JACKSONVILLE, Fla. – The St. Johns Town Center and the surrounding neighborhoods around Gate Parkway are part of the fastest growing area in Jacksonville.

The Jacksonville Association of Firefighters (JAFF) says for that reason there is a need to play catch up and add more fire stations to keep up with the expanding development or the homes will be at a greater risk in the case of a fire.

JAFF tells First Coast News the Gate Parkway area does not align with their recommended “five-mile” rule, which says there should be no more than five driving miles between each fire station.

JAFF’s Randy Wyse and John Long are on a mission to fix the issue before someone’s life is at risk and they aren’t close enough to help in time.

“Basically, the Insurance Service Organization is saying there isn’t enough fire protection in this area,” said Wyse. “Right now this area is rated a 10 by ISO, which is basically as bad as it gets.”

Wyse says the further you are away from a fire station the slower the response time will be, especially when you add in traffic, and the higher your homeowner’s insurance will be too.

Long says the Bartram Park fire is a good example. That’s where they added their most recent fire station back in 2014 following a fire in Bartram Park that they couldn’t get to fast enough because there wasn’t a fire station close.

Last year Jacksonville city council approved two new fire stations in their budget totaling $8.6 million, intended for new stations at Gate Parkway and in Oakleaf, plus a temporary station until they can start construction $250,000. The temporary station could be a trailer and a cover for the fire truck on a private property until a permanent location is ready.

“The mayor’s staff put together the budget I’m sure with input from Councilman Becton that they will put station 63 here,” said Wyse, pointing to the wooded area next to the Deerwood Rotary Children’s Park off Baymeadows Road East.

Councilman Danny Becton likes the property but isn’t sold yet.

“It’s hard to tell because when you talk about real-estate, there’s more to it, there’s neighborhoods, conservation, deeds, there are complexities to it, so it’s nothing where we are going to stick a flag in the ground and say mission accomplished,” said Becton. “There’s nothing positive in this business until we break ground.”

Becton says the city owns the property next to the park. It’s their top choice but there is an easement for conservation of the surrounding development.

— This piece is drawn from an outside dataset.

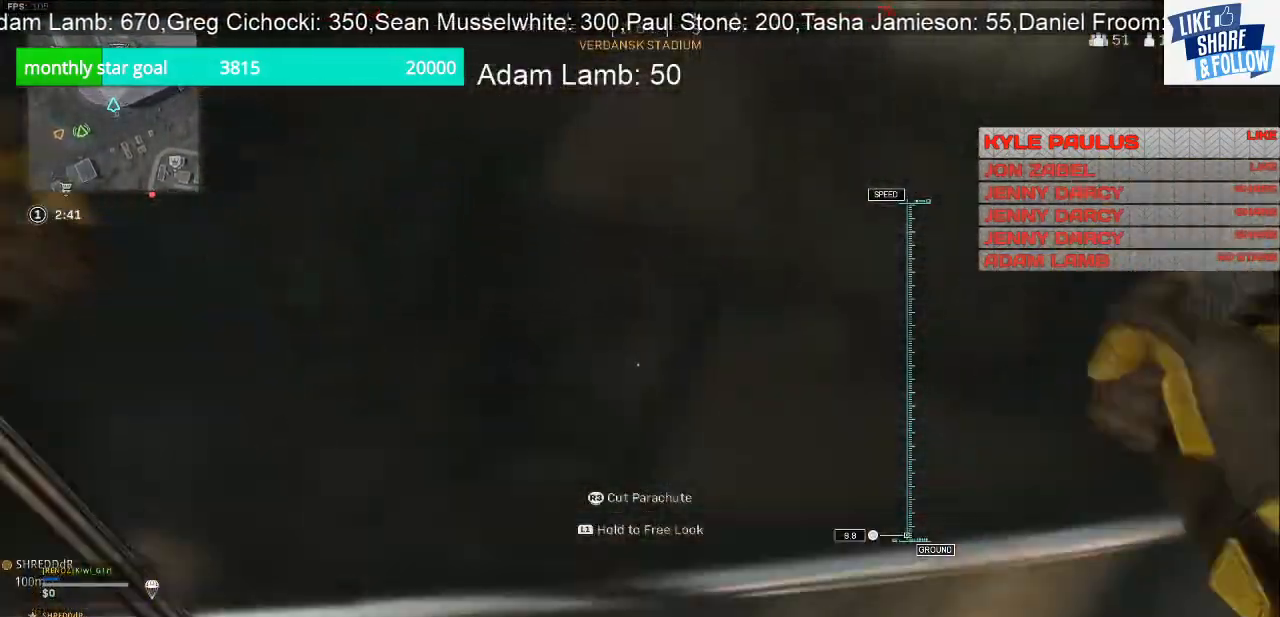
{"buttons": [], "left_stick": "up-left", "right_stick": "center", "events": [[100, "left_stick", "up"], [233, "left_stick", "up-left"]]}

He says they plan on canvassing neighborhoods to see if local families actually want a fire station down the street from their homes. If not, the nearest two stations are each 6 miles away, with one at Baymeadows and Western Way and another, with a ladder truck to reach high-rises, located along Hogan Road.

“The need here is great,” said Becton, “right now we are hoping to move in one new station but we’re looking at adding two or three more in the next 20 years.”

Becton says even if they find a permanent site soon it will take several years to build.

“Money isn’t the problem, in this case, it’s finding the right property,” said Becton.

In the meantime, starting October 1 JAFF will have a fire truck and crew at Station 44 along Baymeadows that will focus on the Gate Parkway area until they can make a decision on a permanent location.